In Sui, transaction scheduling uses an optimistic parallel strategy, assuming there are no conflicts between transactions. If conflicts occur, the system uses rollback mechanisms to restore the state.
Sui uses an object model and state isolation techniques to effectively avoid state dependency issues. Each object serves as an independent resource, allowing different transactions to execute in parallel, thereby improving throughput and efficiency. However, the trade-off of this method is the complexity of the object model and the overhead of rollback mechanisms. If conflicts occur between transactions, partial states need to be rolled back, increasing the system's burden and potentially affecting the efficiency of parallel processing. Compared to non-EVM parallel systems (such as Solana), Sui requires more computational and storage resources to maintain efficient parallelism.
Monad
Like Sui, Monad also adopts optimistic parallelism. However, Monad's optimistic parallelism will predict some dependent transactions before the actual execution of transactions, mainly through Monad's static code analyzer. The prediction requires accessing the state, and the way states are stored in Ethereum's database makes accessing states very difficult. To make the process of reading states in parallel more efficient, Monad also restructured the database.

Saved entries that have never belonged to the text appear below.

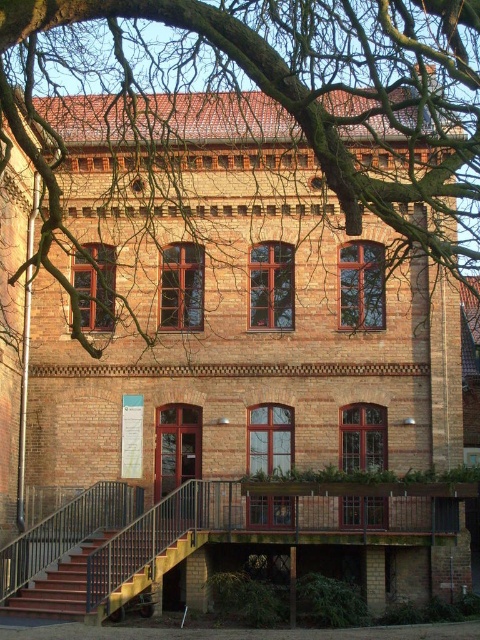
How distant is bare branches at center from wooden stairs at lower left?

bare branches at center and wooden stairs at lower left are 23.75 meters apart from each other.

Does point (147, 20) come behind point (81, 557)?

Yes, it is behind point (81, 557).

The height and width of the screenshot is (640, 480). I want to click on bare branches at center, so click(x=289, y=92).

You are a GUI agent. You are given a task and a screenshot of the screen. Output one action in this format:
    pyautogui.click(x=<x>, y=<y>)
    Task: Click on the bare branches at center
    
    Given the screenshot: What is the action you would take?
    pyautogui.click(x=289, y=92)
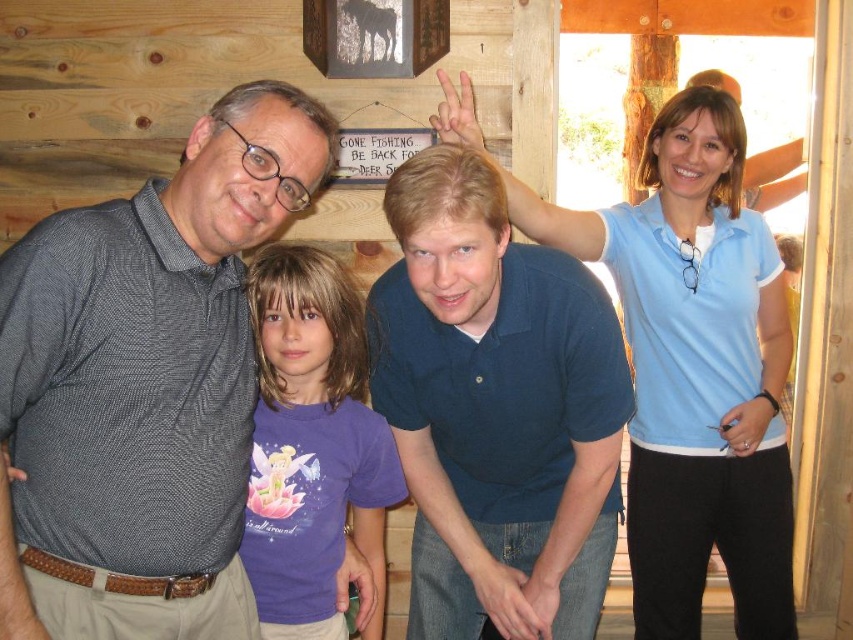
Question: Is dark blue polo shirt at center positioned before purple cotton shirt at center?

Choices:
 (A) no
 (B) yes

Answer: (B)

Question: Which object is closer to the camera taking this photo?

Choices:
 (A) purple cotton shirt at center
 (B) dark blue polo shirt at center

Answer: (B)

Question: Can you confirm if matte gray shirt at left is positioned above dark blue polo shirt at center?

Choices:
 (A) no
 (B) yes

Answer: (B)

Question: Estimate the real-world distances between objects in this image. Which object is farther from the dark blue polo shirt at center?

Choices:
 (A) purple cotton shirt at center
 (B) matte gray shirt at left

Answer: (B)

Question: Which point appears closest to the camera in this image?

Choices:
 (A) (64, 257)
 (B) (447, 490)
 (C) (277, 291)

Answer: (A)

Question: Does matte gray shirt at left have a greater width compared to purple cotton shirt at center?

Choices:
 (A) no
 (B) yes

Answer: (B)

The Monad state tree is partitioned, with each partition maintaining its own state subtree. During updates, only the relevant shards need to be modified, without the need to rebuild the entire state tree. A state index table quickly locates states within partitions, reducing inter-partition interaction.
Summary
The core of parallelism is to improve execution efficiency in the execution layer through multi-path execution. To achieve multi-path execution, the chain needs to undergo a series of conflict detection and rollback mechanisms to ensure they can execute in parallel without affecting the final state consistency and make certain improvements to the database.
Of course, the improvement of execution layer efficiency is not limited to parallelism; optimization of the execution process can also be achieved by reducing the read and write operations required by a transaction on the database. The overall speed improvement of the chain involves a broader range, including the enhancement of consensus layer efficiency.
Every technology has its specific limitations. Parallelism is just one way to enhance efficiency, and the final decision to use this technology needs to consider whether it is developer-friendly and whether it can be completed without sacrificing decentralization, among other factors. The stacking of technologies is not necessarily better; at least for Ethereum, parallelism is not that attractive. From the perspective of improving efficiency, adding parallelism is not an optimal solution for Ethereum, whether considering simplicity or Ethereum's current roadmap centered around Rollup.